Although the time-consuming of test point 0 is reduced, test points 2 and 3 are still timed out, so optimization ideas are still needed.

Case 3：

The idea of optimization this time comes from the blog of the old handsome Bea . We ignored a very important point when reviewing the questions, that is, the greatest common factor of m and n must be greater than 2. It is easy to know that the unit of the final result of s1 must be 9. If it is not 9, then n=m+1, then the greatest common factor of n and m must only be 1, because the greatest common factor of two adjacent positive integers is 1, only the end of s1 is 9 or the end is Consecutive 9, after adding one, the end becomes 0 to make the greatest common factor of m and n greater than 2.

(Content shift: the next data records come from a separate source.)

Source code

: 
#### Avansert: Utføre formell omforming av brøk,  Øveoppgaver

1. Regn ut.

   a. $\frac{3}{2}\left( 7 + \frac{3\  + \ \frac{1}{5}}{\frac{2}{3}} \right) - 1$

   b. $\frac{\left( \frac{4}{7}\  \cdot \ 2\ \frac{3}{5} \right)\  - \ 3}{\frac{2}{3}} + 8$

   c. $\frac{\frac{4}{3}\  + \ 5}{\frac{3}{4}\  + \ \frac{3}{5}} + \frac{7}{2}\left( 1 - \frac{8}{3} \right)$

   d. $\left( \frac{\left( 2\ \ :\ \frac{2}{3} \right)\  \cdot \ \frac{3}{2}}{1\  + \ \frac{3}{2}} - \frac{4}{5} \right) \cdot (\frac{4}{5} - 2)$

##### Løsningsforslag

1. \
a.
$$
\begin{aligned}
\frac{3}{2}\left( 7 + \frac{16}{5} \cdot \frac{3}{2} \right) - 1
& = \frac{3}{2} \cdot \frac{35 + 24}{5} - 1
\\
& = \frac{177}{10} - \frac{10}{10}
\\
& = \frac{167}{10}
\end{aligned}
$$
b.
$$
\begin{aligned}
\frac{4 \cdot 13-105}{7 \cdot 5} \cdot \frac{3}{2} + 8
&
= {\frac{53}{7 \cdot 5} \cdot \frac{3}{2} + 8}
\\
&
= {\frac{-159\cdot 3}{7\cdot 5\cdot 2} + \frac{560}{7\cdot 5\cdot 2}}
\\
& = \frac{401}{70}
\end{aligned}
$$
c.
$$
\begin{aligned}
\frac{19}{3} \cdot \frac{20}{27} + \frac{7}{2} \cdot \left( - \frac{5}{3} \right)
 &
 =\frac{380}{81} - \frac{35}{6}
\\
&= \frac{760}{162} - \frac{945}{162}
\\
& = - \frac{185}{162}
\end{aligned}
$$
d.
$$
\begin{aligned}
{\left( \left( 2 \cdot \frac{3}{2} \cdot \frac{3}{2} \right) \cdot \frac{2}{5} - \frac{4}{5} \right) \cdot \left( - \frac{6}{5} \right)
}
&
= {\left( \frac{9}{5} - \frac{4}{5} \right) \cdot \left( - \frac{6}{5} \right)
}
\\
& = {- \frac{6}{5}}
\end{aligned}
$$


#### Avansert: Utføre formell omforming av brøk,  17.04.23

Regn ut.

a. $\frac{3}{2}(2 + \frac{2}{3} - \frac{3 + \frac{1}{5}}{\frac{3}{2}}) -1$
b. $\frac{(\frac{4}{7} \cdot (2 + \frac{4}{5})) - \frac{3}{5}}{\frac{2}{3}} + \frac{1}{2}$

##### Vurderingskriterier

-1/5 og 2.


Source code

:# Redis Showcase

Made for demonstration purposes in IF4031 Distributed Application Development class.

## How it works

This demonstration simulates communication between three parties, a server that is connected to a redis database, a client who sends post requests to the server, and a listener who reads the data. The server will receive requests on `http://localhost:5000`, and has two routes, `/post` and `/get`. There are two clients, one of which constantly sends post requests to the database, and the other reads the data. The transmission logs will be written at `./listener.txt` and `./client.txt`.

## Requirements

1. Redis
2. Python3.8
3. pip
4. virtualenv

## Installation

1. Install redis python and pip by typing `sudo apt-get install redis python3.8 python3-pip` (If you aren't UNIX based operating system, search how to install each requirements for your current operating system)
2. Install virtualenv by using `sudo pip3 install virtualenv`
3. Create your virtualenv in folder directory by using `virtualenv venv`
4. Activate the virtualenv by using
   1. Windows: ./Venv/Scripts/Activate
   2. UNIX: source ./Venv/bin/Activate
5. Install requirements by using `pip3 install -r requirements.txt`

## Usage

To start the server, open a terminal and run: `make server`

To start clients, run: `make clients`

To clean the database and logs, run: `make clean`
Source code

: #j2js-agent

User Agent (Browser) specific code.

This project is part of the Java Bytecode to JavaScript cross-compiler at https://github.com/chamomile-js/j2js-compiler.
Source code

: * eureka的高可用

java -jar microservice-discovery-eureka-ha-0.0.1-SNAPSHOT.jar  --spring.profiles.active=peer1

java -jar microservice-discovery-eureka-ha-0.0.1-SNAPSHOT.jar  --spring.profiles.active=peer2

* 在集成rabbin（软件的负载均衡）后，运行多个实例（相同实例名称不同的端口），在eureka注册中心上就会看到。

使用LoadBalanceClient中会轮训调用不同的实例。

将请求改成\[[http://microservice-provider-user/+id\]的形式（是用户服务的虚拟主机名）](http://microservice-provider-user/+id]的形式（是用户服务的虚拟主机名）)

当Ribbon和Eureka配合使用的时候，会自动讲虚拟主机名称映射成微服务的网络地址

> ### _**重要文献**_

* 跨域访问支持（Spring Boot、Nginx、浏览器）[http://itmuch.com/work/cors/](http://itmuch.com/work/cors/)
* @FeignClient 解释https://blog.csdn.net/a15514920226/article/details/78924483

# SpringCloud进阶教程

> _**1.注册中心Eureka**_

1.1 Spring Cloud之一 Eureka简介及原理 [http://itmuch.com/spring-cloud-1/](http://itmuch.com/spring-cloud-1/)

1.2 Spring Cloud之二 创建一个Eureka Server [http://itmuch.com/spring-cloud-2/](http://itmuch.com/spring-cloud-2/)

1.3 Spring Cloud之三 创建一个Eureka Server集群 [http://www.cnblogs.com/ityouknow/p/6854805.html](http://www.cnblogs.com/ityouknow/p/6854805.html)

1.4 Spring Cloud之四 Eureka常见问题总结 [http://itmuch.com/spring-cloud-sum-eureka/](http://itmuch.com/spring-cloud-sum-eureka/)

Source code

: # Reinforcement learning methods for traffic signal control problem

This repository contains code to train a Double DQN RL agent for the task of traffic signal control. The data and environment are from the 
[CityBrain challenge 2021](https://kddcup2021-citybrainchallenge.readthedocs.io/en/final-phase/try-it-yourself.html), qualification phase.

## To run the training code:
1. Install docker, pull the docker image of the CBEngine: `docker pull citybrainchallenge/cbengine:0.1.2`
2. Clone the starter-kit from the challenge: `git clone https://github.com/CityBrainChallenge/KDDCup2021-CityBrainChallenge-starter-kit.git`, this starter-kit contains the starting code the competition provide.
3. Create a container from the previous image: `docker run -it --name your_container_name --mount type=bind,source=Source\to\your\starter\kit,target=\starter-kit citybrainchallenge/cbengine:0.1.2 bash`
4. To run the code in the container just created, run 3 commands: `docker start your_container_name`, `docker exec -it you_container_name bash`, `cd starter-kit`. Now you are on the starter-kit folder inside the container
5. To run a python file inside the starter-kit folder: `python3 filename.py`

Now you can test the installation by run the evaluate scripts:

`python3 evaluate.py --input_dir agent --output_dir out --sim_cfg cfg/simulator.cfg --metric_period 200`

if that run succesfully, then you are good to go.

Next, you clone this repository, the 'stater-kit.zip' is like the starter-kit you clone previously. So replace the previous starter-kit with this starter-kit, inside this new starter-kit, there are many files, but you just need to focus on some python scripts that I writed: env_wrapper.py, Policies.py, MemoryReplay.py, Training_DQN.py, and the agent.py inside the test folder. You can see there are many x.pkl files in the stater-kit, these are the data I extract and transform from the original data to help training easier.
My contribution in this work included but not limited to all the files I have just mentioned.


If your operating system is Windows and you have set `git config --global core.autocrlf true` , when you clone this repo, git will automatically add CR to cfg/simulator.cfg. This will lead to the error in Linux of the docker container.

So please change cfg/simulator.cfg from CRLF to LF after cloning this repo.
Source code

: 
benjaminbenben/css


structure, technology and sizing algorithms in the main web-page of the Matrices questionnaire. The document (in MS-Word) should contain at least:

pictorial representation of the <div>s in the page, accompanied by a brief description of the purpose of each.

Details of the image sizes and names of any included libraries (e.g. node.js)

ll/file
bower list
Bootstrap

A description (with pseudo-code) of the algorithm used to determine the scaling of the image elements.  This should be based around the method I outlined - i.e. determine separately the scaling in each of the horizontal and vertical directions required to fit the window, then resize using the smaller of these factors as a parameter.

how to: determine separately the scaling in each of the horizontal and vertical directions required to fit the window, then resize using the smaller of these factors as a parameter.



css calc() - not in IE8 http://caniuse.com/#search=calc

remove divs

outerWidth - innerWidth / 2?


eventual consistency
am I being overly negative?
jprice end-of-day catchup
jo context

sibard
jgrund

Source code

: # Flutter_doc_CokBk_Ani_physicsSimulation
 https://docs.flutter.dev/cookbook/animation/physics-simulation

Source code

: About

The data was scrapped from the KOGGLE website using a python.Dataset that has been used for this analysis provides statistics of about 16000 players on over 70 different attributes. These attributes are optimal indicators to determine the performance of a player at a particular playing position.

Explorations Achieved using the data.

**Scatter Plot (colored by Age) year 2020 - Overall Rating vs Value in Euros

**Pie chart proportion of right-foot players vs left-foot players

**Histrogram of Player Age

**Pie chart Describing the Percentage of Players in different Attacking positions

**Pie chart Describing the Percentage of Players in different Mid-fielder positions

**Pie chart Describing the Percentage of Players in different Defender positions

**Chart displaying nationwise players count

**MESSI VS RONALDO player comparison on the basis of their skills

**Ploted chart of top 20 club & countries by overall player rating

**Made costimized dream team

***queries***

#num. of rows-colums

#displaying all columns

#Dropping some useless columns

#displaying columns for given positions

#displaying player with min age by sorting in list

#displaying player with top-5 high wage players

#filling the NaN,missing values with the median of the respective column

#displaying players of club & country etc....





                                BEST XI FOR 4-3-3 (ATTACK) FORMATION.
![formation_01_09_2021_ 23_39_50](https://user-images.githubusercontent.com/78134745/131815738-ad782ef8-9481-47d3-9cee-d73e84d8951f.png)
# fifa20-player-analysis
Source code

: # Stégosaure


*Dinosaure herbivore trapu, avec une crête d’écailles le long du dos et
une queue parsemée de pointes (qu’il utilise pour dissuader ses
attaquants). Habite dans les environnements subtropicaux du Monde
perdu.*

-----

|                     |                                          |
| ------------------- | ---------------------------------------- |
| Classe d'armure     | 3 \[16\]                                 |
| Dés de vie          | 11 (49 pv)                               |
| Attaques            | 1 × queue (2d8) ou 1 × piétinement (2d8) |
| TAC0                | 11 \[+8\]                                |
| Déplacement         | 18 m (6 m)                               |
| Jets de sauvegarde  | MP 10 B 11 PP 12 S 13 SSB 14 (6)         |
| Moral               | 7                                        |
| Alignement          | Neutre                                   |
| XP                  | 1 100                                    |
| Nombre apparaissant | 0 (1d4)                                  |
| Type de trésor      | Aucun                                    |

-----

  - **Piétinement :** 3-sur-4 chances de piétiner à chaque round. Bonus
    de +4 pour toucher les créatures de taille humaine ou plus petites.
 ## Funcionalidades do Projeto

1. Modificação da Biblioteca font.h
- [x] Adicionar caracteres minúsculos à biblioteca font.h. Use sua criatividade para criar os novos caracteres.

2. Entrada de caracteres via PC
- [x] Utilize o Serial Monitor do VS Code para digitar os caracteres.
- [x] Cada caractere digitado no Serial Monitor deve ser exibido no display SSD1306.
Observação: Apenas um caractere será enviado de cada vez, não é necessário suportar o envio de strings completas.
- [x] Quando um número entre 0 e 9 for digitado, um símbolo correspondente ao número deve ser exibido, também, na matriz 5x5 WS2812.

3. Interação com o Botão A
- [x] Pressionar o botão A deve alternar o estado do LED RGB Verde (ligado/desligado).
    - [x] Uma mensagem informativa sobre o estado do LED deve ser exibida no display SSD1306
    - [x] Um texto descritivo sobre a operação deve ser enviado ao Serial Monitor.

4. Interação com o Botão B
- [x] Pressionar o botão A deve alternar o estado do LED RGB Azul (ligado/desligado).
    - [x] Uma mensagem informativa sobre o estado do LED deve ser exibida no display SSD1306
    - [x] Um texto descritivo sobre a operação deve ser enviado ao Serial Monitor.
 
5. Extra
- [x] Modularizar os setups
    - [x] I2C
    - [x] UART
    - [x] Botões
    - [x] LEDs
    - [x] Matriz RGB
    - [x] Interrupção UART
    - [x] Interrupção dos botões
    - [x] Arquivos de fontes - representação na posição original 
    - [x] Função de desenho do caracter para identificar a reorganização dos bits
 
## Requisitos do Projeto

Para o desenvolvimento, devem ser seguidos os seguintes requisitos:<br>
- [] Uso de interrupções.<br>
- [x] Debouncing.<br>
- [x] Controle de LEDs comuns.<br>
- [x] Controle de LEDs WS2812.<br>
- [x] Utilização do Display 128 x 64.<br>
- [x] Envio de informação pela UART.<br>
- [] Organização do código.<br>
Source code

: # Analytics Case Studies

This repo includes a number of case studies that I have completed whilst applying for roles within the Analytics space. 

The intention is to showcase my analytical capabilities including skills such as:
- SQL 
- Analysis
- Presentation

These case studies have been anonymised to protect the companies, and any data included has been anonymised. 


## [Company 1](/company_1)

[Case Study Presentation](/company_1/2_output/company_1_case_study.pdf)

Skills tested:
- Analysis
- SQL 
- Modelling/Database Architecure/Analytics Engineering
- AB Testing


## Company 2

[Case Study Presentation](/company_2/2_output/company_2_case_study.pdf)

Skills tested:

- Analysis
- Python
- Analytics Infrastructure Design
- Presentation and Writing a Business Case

We also ignore a condition of the topic, that is, the results are arranged in ascending order according to the size of n, so use the vector group to store the results, and then sort and output the vector group to get the result.

#include<bits/stdc++.h>
using namespace std;
int N, k, m, n;
int tmpm;
string s1;
struct node {
	int n;
	string s;
}tmp;
vector<node> v;
bool cmp(node a, node b) {
	if (a.n != b.n) return a.n < b.n;
	else return a.s < b.s;
}
bool isPrime(int a) {
	if (a == 0 || a == 1)return false;
	for (int i = 2; i <= sqrt(a); i++) {
		if (a % i == 0)return false;
	}
	return true;
}
int gcd(int a, int b) {
	return b == 0 ? a : gcd(b, a % b);
}
int add(string s) {
	int sum = 0;
	for (int i = 0; i < s.length(); i++)
		sum += s[i] - '0';
	return sum;
}
void dfs(int step) {
	if (tmpm < 0)
		return;
	if (step == k - 2) {
		s1 += "99";
		int n1 = add(to_string(stoi(s1) + 1));
		int t = gcd(m, n1);
		if (t > 2 && 0 == tmpm && isPrime(t)) {
			tmp.n = n1; tmp.s = s1;
			v.push_back(tmp);
		}
		s1.erase(s1.length() - 2);
		return;
	}
	for (int i = 0; i <= 9; i++) {
		s1 += i + '0';
		tmpm -= i;
		dfs(step + 1);
		tmpm += i;
		s1.erase(s1.length() - 1);
	}
}
int main() {
	cin >> N;
	int i, j;
	for (i = 0; i < N; i++) {
		printf("Case %d\n", i + 1);
		cin >> k >> m;
		tmpm = m - 18;
		if (k * 9 < m)
			cout << "No Solution\n";
		else {
			s1 = "";
			v.clear();
			dfs(0);
			if (v.size() == 0) cout << "No Solution\n";
			else {
				sort(v.begin(), v.end(), cmp);
				for (j = 0; j < v.size(); j++)
					printf("%d %s\n", v[j].n, v[j].s.c_str());
			}
		}
	}
	return 0;
}

The optimized algorithm can run through test points 2 and 3 and achieve AC.